The impressive part? They still managed to grow. Their "cake" business, if you will, grew so strongly that it more than made up for the "bread" business they sold. And not only that, but they became more profitable in the process. That's the part that really caught my eye.
Let's Look at the Actual Numbers
Okay, let's get into the nitty-gritty for a second.
WTW reported total revenue of $2.17 billion for the third quarter. That’s a solid 5% organic growth. "Organic" is the key word here—it means growth from their core, continuing operations, not from buying other companies. It’s a true measure of health.
But here’s the kicker: their adjusted operating margin climbed to 15.1%.
Think of operating margin as a measure of efficiency. It's about how much profit you squeeze out of every dollar of revenue.

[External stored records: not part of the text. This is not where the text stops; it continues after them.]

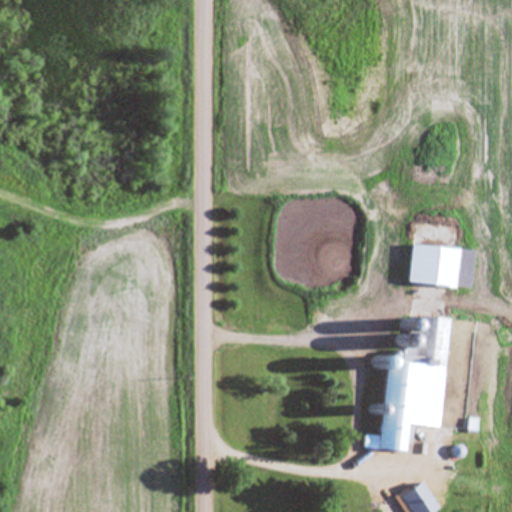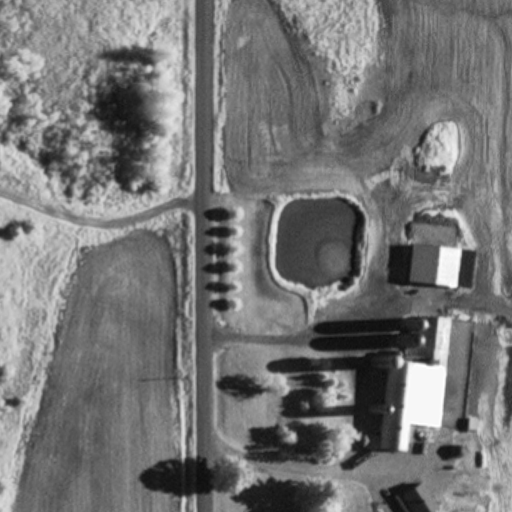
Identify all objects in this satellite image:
road: (196, 256)
building: (424, 267)
building: (406, 390)
building: (410, 500)
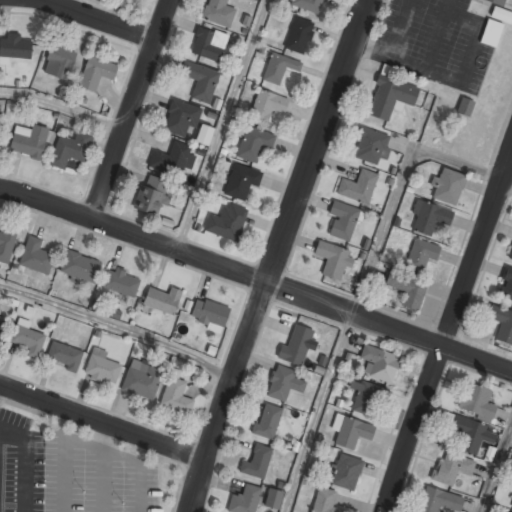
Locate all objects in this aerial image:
building: (499, 2)
building: (500, 2)
building: (307, 5)
building: (308, 5)
building: (218, 12)
building: (218, 12)
building: (501, 14)
building: (501, 14)
road: (100, 20)
building: (491, 33)
building: (492, 33)
building: (297, 34)
building: (299, 35)
building: (209, 44)
building: (208, 45)
building: (14, 47)
building: (14, 48)
building: (59, 61)
building: (59, 62)
building: (278, 68)
building: (279, 68)
building: (95, 73)
building: (96, 73)
building: (201, 80)
building: (200, 81)
building: (390, 97)
building: (391, 97)
building: (266, 105)
building: (266, 106)
building: (465, 106)
road: (62, 108)
road: (130, 109)
building: (181, 117)
building: (181, 118)
road: (220, 124)
building: (203, 134)
building: (204, 134)
building: (29, 141)
building: (27, 142)
building: (253, 143)
building: (254, 144)
building: (370, 146)
building: (371, 146)
building: (71, 148)
building: (70, 149)
building: (172, 159)
building: (171, 160)
building: (241, 181)
building: (241, 181)
road: (400, 186)
building: (447, 186)
building: (447, 186)
building: (358, 187)
building: (358, 187)
building: (152, 195)
building: (151, 196)
building: (429, 217)
building: (429, 218)
building: (344, 220)
building: (343, 221)
building: (226, 222)
building: (226, 222)
building: (510, 254)
road: (276, 255)
building: (420, 255)
building: (420, 255)
building: (510, 255)
building: (36, 256)
building: (35, 257)
building: (333, 259)
building: (332, 261)
building: (80, 267)
building: (80, 267)
road: (256, 279)
building: (120, 282)
building: (121, 283)
building: (505, 283)
building: (506, 284)
building: (407, 289)
building: (408, 289)
building: (163, 299)
building: (162, 300)
building: (209, 313)
building: (209, 314)
building: (501, 323)
building: (502, 323)
road: (118, 328)
road: (449, 335)
building: (28, 338)
building: (27, 339)
building: (296, 345)
building: (295, 346)
building: (65, 355)
building: (63, 357)
building: (379, 363)
building: (379, 364)
building: (101, 367)
building: (101, 369)
building: (141, 379)
building: (141, 380)
building: (283, 383)
building: (284, 383)
building: (176, 395)
building: (176, 397)
building: (368, 397)
building: (366, 398)
building: (476, 401)
building: (476, 402)
road: (317, 412)
building: (267, 421)
building: (267, 421)
road: (102, 423)
building: (350, 431)
building: (351, 431)
building: (467, 432)
building: (471, 435)
building: (257, 462)
building: (257, 462)
building: (451, 468)
building: (451, 469)
building: (346, 472)
building: (346, 472)
road: (497, 472)
building: (273, 498)
building: (273, 498)
building: (244, 500)
building: (244, 500)
building: (325, 500)
building: (438, 500)
building: (325, 501)
building: (438, 501)
building: (510, 504)
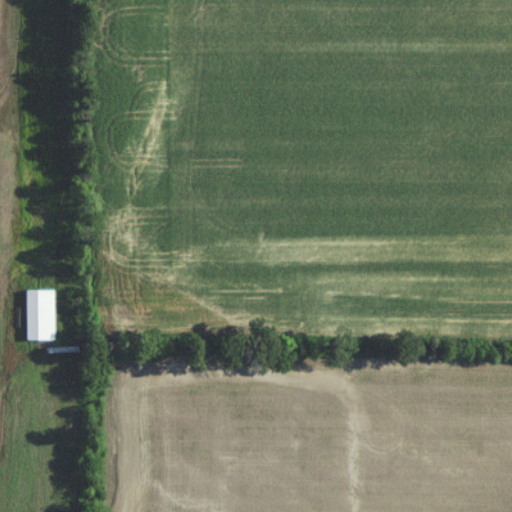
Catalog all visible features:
building: (38, 319)
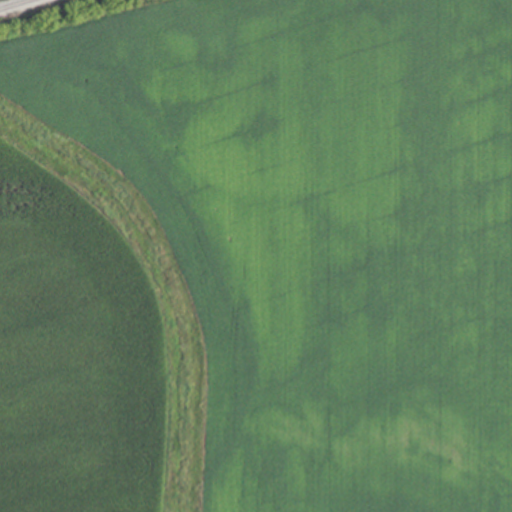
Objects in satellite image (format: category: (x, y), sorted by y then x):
railway: (13, 4)
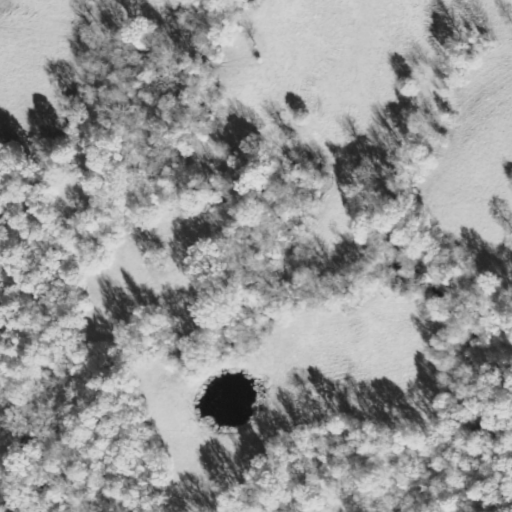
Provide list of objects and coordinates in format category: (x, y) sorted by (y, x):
road: (379, 392)
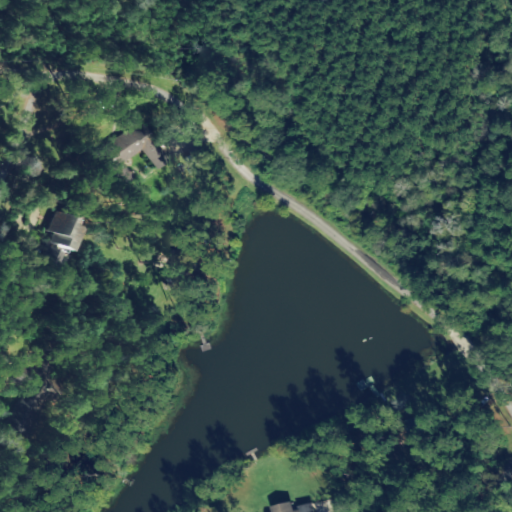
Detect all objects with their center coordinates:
road: (10, 87)
building: (127, 152)
road: (313, 225)
building: (65, 229)
building: (52, 257)
building: (26, 415)
building: (301, 510)
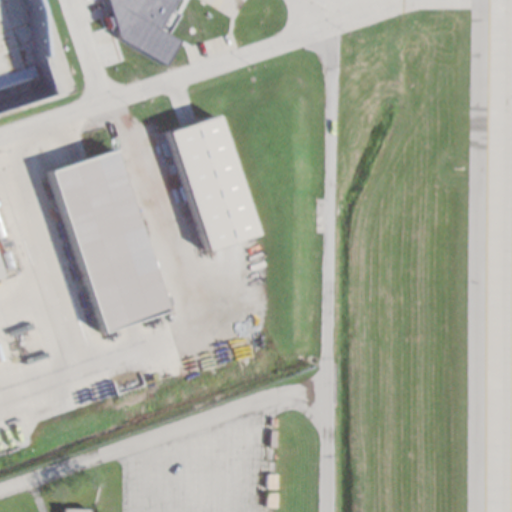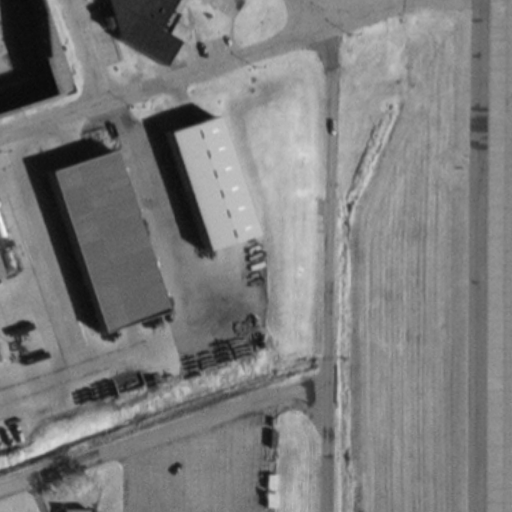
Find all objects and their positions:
building: (146, 10)
road: (315, 12)
building: (138, 25)
road: (87, 50)
airport apron: (29, 58)
road: (204, 65)
building: (14, 75)
building: (204, 182)
building: (205, 183)
building: (101, 240)
building: (4, 241)
building: (102, 241)
airport: (255, 256)
road: (329, 267)
airport taxiway: (510, 390)
road: (163, 435)
building: (73, 509)
building: (69, 510)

For WTW's margin to go up while they were dealing with the fallout of a massive sale is a sign that their strategy is working. They're becoming a leaner, more focused, and more profitable company.

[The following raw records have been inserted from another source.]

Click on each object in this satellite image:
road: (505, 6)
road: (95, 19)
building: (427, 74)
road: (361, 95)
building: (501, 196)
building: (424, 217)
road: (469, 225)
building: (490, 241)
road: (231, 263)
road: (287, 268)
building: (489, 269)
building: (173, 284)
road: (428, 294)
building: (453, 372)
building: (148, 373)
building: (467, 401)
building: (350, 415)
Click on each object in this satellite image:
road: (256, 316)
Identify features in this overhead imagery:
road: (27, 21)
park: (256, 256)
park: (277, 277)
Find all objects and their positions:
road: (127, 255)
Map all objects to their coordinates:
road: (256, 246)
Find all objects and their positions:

According to their CEO, Carl Hess, these results show they're making "substantial progress" on their goals. And honestly, looking at these numbers, it’s hard to argue with him.
Where Did This Growth Come From?
It's one thing to see the top-line number, but it's more telling to see where the growth is actually happening. WTW breaks their business down into two main segments.

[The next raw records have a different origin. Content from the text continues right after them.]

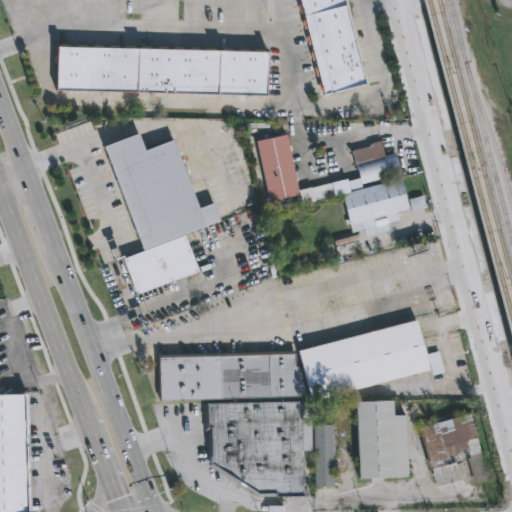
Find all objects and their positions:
road: (95, 3)
road: (507, 3)
road: (57, 11)
road: (15, 19)
road: (68, 19)
road: (173, 25)
road: (11, 44)
building: (331, 44)
building: (331, 46)
road: (287, 49)
building: (159, 71)
building: (162, 73)
road: (233, 101)
railway: (480, 122)
road: (296, 123)
road: (150, 126)
road: (438, 134)
railway: (476, 137)
road: (313, 143)
railway: (470, 158)
road: (86, 164)
building: (275, 168)
road: (12, 175)
building: (341, 185)
road: (462, 188)
building: (372, 191)
building: (155, 193)
building: (317, 193)
building: (157, 213)
road: (10, 249)
building: (157, 265)
road: (85, 284)
road: (301, 296)
road: (176, 298)
road: (42, 303)
road: (75, 307)
road: (293, 329)
road: (493, 343)
road: (13, 347)
building: (364, 359)
road: (52, 377)
building: (226, 377)
building: (279, 401)
building: (377, 439)
building: (381, 443)
building: (257, 444)
building: (452, 447)
building: (453, 448)
building: (10, 453)
road: (44, 453)
building: (321, 454)
building: (13, 455)
road: (185, 457)
building: (323, 457)
road: (102, 465)
road: (102, 492)
traffic signals: (116, 500)
road: (95, 507)
road: (146, 508)
road: (169, 509)
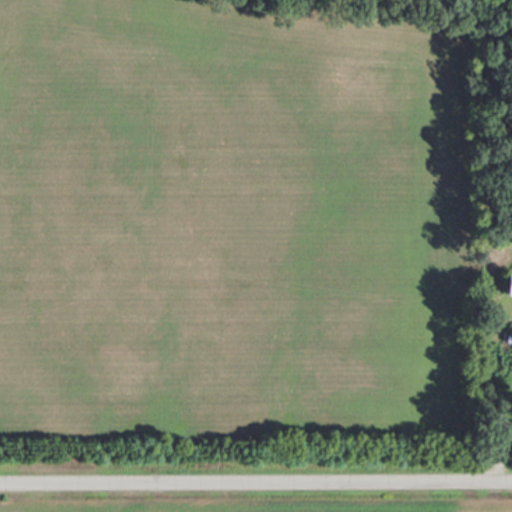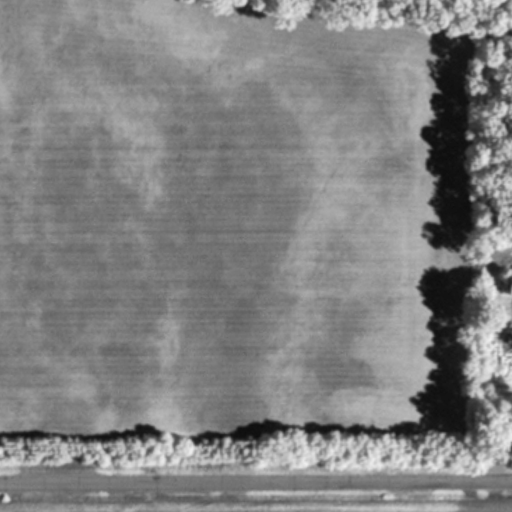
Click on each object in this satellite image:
building: (509, 286)
road: (493, 457)
road: (255, 487)
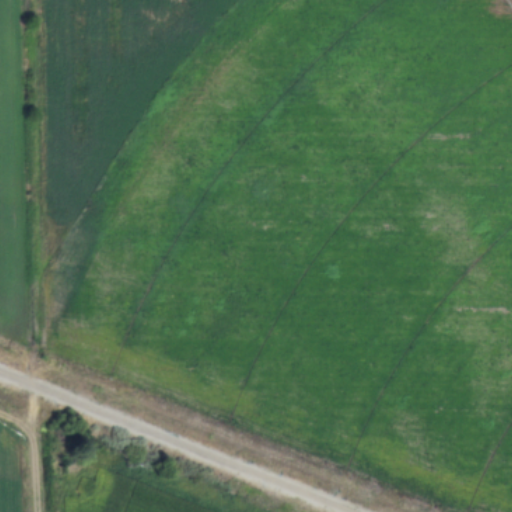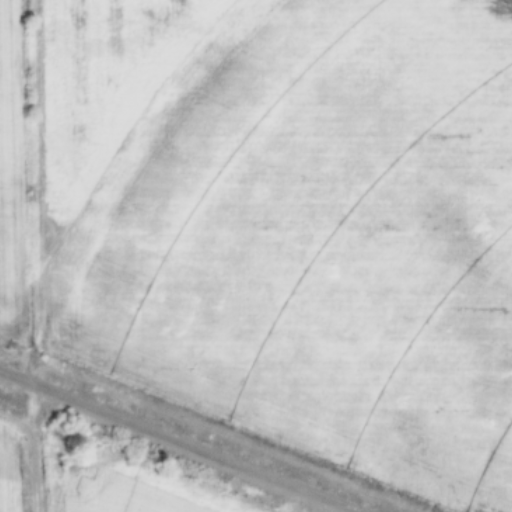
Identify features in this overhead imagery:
crop: (11, 173)
crop: (289, 224)
road: (173, 442)
road: (32, 455)
crop: (11, 473)
crop: (141, 491)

1. Health, Wealth & Career (HWC)
This is a massive part of their business, dealing with things like employee benefits, retirement consulting, and talent management.
- Revenue: $1.3 billion
- Growth: A very healthy 6% organic growth.
The growth here was pretty broad-based. Their Health division did particularly well, thanks to a strong demand for consulting and brokerage services, especially in Europe and internationally. Wealth also saw a nice bump from higher volumes in their retirement services. It seems companies are really leaning on experts to help them navigate the complexities of employee benefits and financial wellness right now.
2. Risk & Broking (R&B)
This is the side of the house that handles the more traditional insurance brokerage—placing complex risks for big corporate clients.
- Revenue: $818 million
- Growth: A solid 4% organic growth.
Within this segment, their Corporate Risk & Broking (CRB) division was the star, posting 5% growth. This was driven by new business wins across the board, but especially in their North American and European operations. It shows that even in a competitive market, their expertise is in high demand.
The one slightly slower area was Insurance Consulting and Technology, which saw a bit of a dip. But this was expected due to the timing of some software sales and a tough comparison to a really strong quarter last year.
The Big Picture: A More Focused WTW
So, what does all of this tell us?
It seems that WTW's big strategic move to simplify their business is paying off. By selling Willis Re, they bet that they could be more successful by focusing on their core HWC and R&B segments. And so far, the evidence suggests they were right.
They're not just growing; they're growing profitably. They’re demonstrating that they can generate strong cash flow and deliver value back to shareholders, even in a tricky economic environment.
It’s a good reminder that sometimes, addition by subtraction is a powerful strategy. By shedding a major part of their business, they’ve been able to double down on what they do best, and the results are starting to speak for themselves. It’ll be fascinating to see if they can keep this momentum going through the end of the year and into the next. For now, it's a solid chapter in the ongoing story of one of our industry's giants.